Open jvendetti opened 2 years ago
we might want to double check this is a pipeline error rather than in the mapping algorithm itself
I would only expect a single point of contact between the two, on this term, based on the highlighted exact synonym:
id: MONDO:0000001 name: disease or disorder def: "A disease is a disposition to undergo pathological processes that exists in an organism because of one or more disorders in that organism." [OGMS:0000031] synonym: "condition" EXACT [NCIT:C2991] synonym: "disease" EXACT [NCIT:C2991]
if somehow synonyms are not used in mapping then the expected number of mappings between the two may be zero
@jvendetti log: /srv/ncbo/ncbo_cron-ALTERNATE_4store/logs/mappings_20220303
Yes, you're right @sierra-moxon.
The "intermediary" triples that I've referred to in our telecons that the API uses to materialize LOOM mappings look like the following:
# MONDO graph:
<http://purl.obolibrary.org/obo/MONDO_0000001> <http://data.bioontology.org/metadata/def/mappingLoom> "diseaseordisorder"^^<http://www.w3.org/2001/XMLSchema#string> .
# BIOLINK graph:
<https://w3id.org/biolink/vocab/Disease> <http://data.bioontology.org/metadata/def/mappingLoom> "disease"^^<http://www.w3.org/2001/XMLSchema#string> .
... where the subject is the class ID, the predicate is the mapping type (in this case LOOM), and the object is the preferred name of the class in lowercase with all spaces and punctuation removed. The API finds no lexical match between MONDO's "diseaserordisorder" and BIOLINK's "disease".

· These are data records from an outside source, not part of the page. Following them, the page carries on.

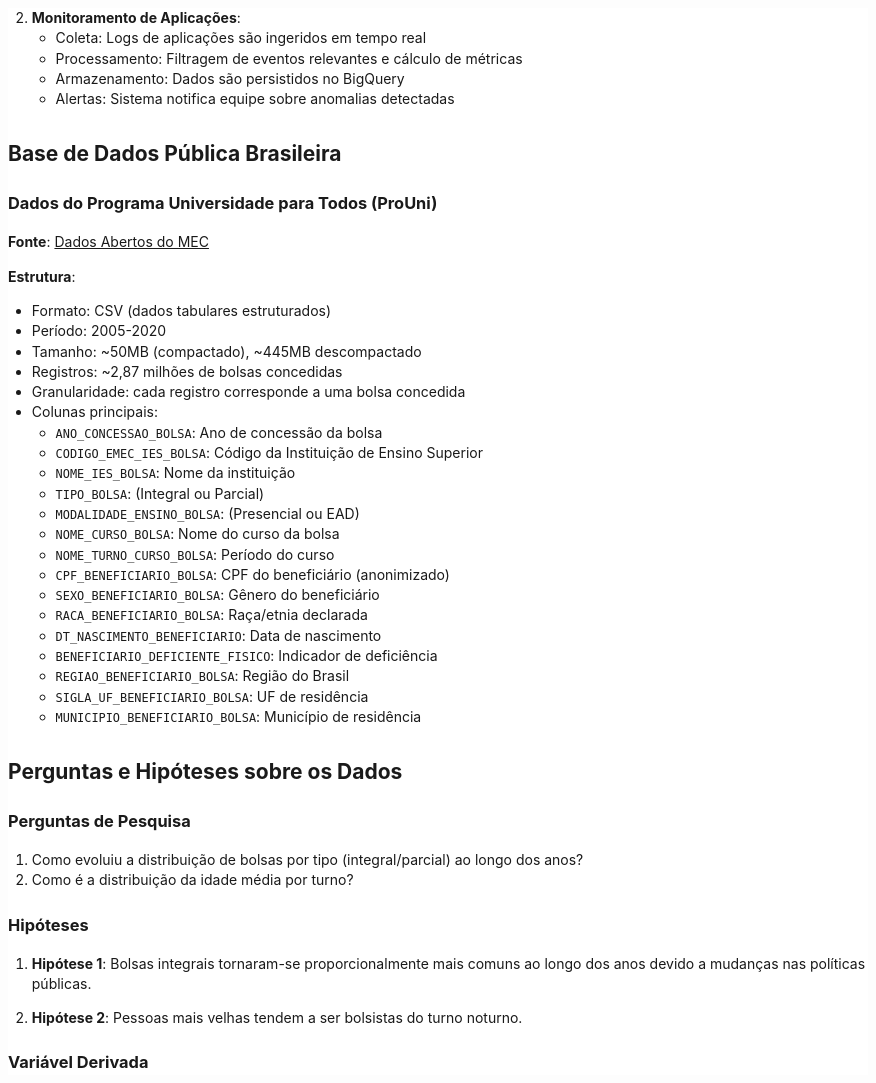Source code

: 2. **Monitoramento de Aplicações**:
   - Coleta: Logs de aplicações são ingeridos em tempo real
   - Processamento: Filtragem de eventos relevantes e cálculo de métricas
   - Armazenamento: Dados são persistidos no BigQuery
   - Alertas: Sistema notifica equipe sobre anomalias detectadas

## Base de Dados Pública Brasileira

### Dados do Programa Universidade para Todos (ProUni)

**Fonte**: [Dados Abertos do MEC](https://dadosabertos.mec.gov.br/prouni)

**Estrutura**:
- Formato: CSV (dados tabulares estruturados)
- Período: 2005-2020
- Tamanho: ~50MB (compactado), ~445MB descompactado
- Registros: ~2,87 milhões de bolsas concedidas
- Granularidade: cada registro corresponde a uma bolsa concedida
- Colunas principais:
  - `ANO_CONCESSAO_BOLSA`: Ano de concessão da bolsa
  - `CODIGO_EMEC_IES_BOLSA`: Código da Instituição de Ensino Superior
  - `NOME_IES_BOLSA`: Nome da instituição
  - `TIPO_BOLSA`: (Integral ou Parcial)
  - `MODALIDADE_ENSINO_BOLSA`: (Presencial ou EAD)
  - `NOME_CURSO_BOLSA`: Nome do curso da bolsa
  - `NOME_TURNO_CURSO_BOLSA`: Período do curso
  - `CPF_BENEFICIARIO_BOLSA`: CPF do beneficiário (anonimizado)
  - `SEXO_BENEFICIARIO_BOLSA`: Gênero do beneficiário
  - `RACA_BENEFICIARIO_BOLSA`: Raça/etnia declarada
  - `DT_NASCIMENTO_BENEFICIARIO`: Data de nascimento
  - `BENEFICIARIO_DEFICIENTE_FISICO`: Indicador de deficiência
  - `REGIAO_BENEFICIARIO_BOLSA`: Região do Brasil
  - `SIGLA_UF_BENEFICIARIO_BOLSA`: UF de residência
  - `MUNICIPIO_BENEFICIARIO_BOLSA`: Município de residência

## Perguntas e Hipóteses sobre os Dados

### Perguntas de Pesquisa

1. Como evoluiu a distribuição de bolsas por tipo (integral/parcial) ao longo dos anos?
2. Como é a distribuição da idade média por turno?

### Hipóteses

1. **Hipótese 1**: Bolsas integrais tornaram-se proporcionalmente mais comuns ao longo dos anos devido a mudanças nas políticas públicas.

2. **Hipótese 2**: Pessoas mais velhas tendem a ser bolsistas do turno noturno.

### Variável Derivada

@sierra-moxon reported that the following REST call returns an empty set:
http://data.bioontology.org/mappings?ontologies=BIOLINK,MONDO&display_context=false&display_links=false
@alexskr - is there any logging output for the last time you manually performed the regeneration of mapping counts described here: https://github.com/ncbo/bioportal-project/issues/210? I'd like to check the logs to see if any errors occurred with generation of pairwise counts for the BIOLINK + MONDO combination.
According to the code, the log output should be in a file called scheduler-mapping-counts.log, but it looks like this file hasn't been updated since April '21.